**PROBLEMS**
- 1) In the Rolling AP Upgrade article, rewrite the passage starting with "- This WLC does" and going on through "RF Profiles, etc.", putting "radio profiles" in place of "RF Profiles".
- 2) Decide whether each statement below agrees with the Rolling AP Upgrade article. Answer yes or no, and quote the words that settle it.
(a) The secondary WLC has to be the same model as the primary WLC.
(b) The Rolling AP Upgrade process upgrades the primary WLC.
(c) The process requires WLC 8.6 code.
┌─ EXCERPT
Rolling AP Upgrades with Cisco Prime Infrastructure 3.3

Cisco Prime Infrastructure 3.3 was released on November 22, 2017, and this new version brings a few notable feature improvements. The feature I’m most excited about is called “Rolling AP Upgrade.” Rolling AP Upgrade allows you to select groups of access points to upgrade in succession, while leaving other access points online, to serve clients during the upgrade. Once the first group of APs is upgraded and back online, it will move on to the next group of APs. The idea is that you will manually group the APs so that other nearby APs can cover the clients while APs are being upgraded. This process can work well enough that clients may not realize the network is being upgraded. However, very sensitive applications may notice a delay as the client roams between APs. I was able to document the process for this article, while connected wirelessly, without ever losing my network connection. Since I am using Adrian Granados’ “Wifi Signal” app on my Macbook, I was able to see each time my connection roamed to another AP.

Many of us that have managed large Cisco Wireless deployments have performed this process manually, in order to minimize the downtime during an upgrade. Prime is essentially performing all of those steps automatically. There isn’t any “magic” to this solution, but it is awesome to be able to just sit back and enjoy the show. It’s a big improvement from the days of having to monitor the status of all of the APs manually, at each step in the process!

Rolling AP Upgrade Overview and Requirements

You will need to have an N+1 WLC (not in SSO mode) to shuffle the APs to/from
- This will be the temporary (or permanent) destination of the APs during the Rolling AP Upgrade process
- This WLC needs to be capable of running the code that you want to run on your primary WLC
  - (This posed a problem in my home lab, because my 2504 isn’t capable of running 8.6 code. As a result, you may notice that I am actually doing a “downgrade” on my WLC, in order to document this process)
- You need to manually upgrade the secondary WLC to the new version of code; the Rolling AP Upgrade process doesn’t do that for you (although, it does upgrade the primary WLC)
- This WLC does not need to be the same model as the primary WLC(s)
Configuration on all involved WLCs needs to be fairly consistent
- Serving the same SSIDs
- Consistent AP Groups and RF Profiles, etc.
You can have up to 10 Rolling AP Upgrade Groups per WLC, and up to 1,000 APs in each group (these are soft limits)
- Prime Infrastructure will remember these groups, so that the next time you go through this process, you can simply order the WLCs/Groups and begin the process.
Contrary to much of Cisco’s documentation, this process does NOT require WLC 8.6 code. The process itself is handled entirely from Prime Infrastructure. I’m not sure how old the WLC code can be, but it stands to reason that it could be fairly old. I was able to successfully complete the process with WLC 8.5 code.
└─
┌─ DATA SHOWN
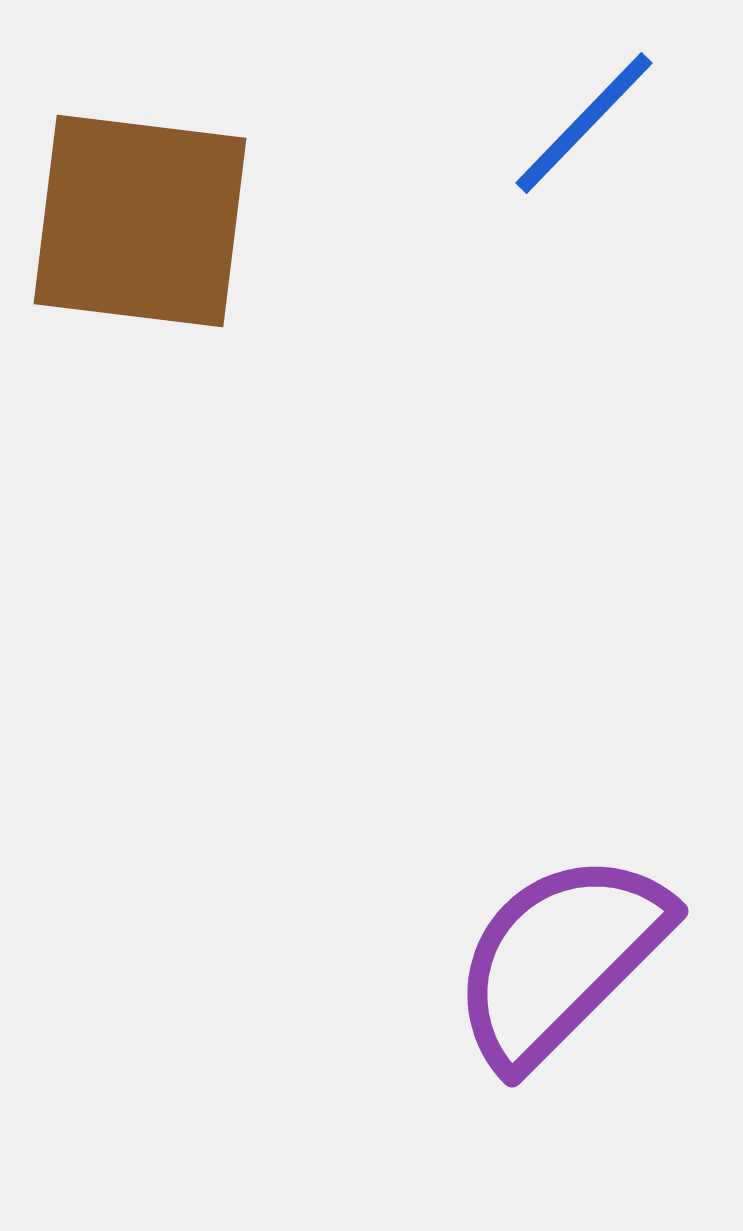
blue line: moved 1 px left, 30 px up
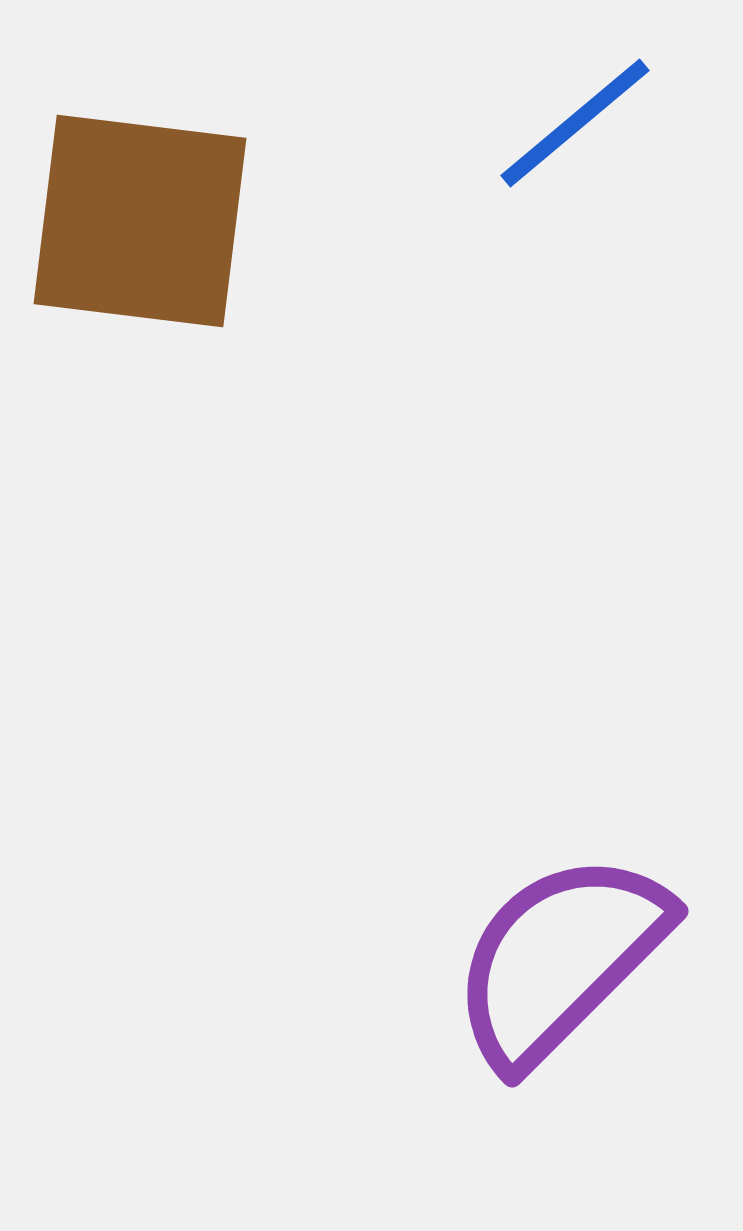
blue line: moved 9 px left; rotated 6 degrees clockwise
└─
**RESULTS FOR THE EXERCISE**
- 1)
- This WLC does not need to be the same model as the primary WLC(s)
Configuration on all involved WLCs needs to be fairly consistent
- Serving the same SSIDs
- Consistent AP Groups and radio profiles, etc.

- 2)
(a) No: "This WLC does not need to be the same model as the primary WLC(s)"
(b) Yes: "although, it does upgrade the primary WLC"
(c) No: "this process does NOT require WLC 8.6 code"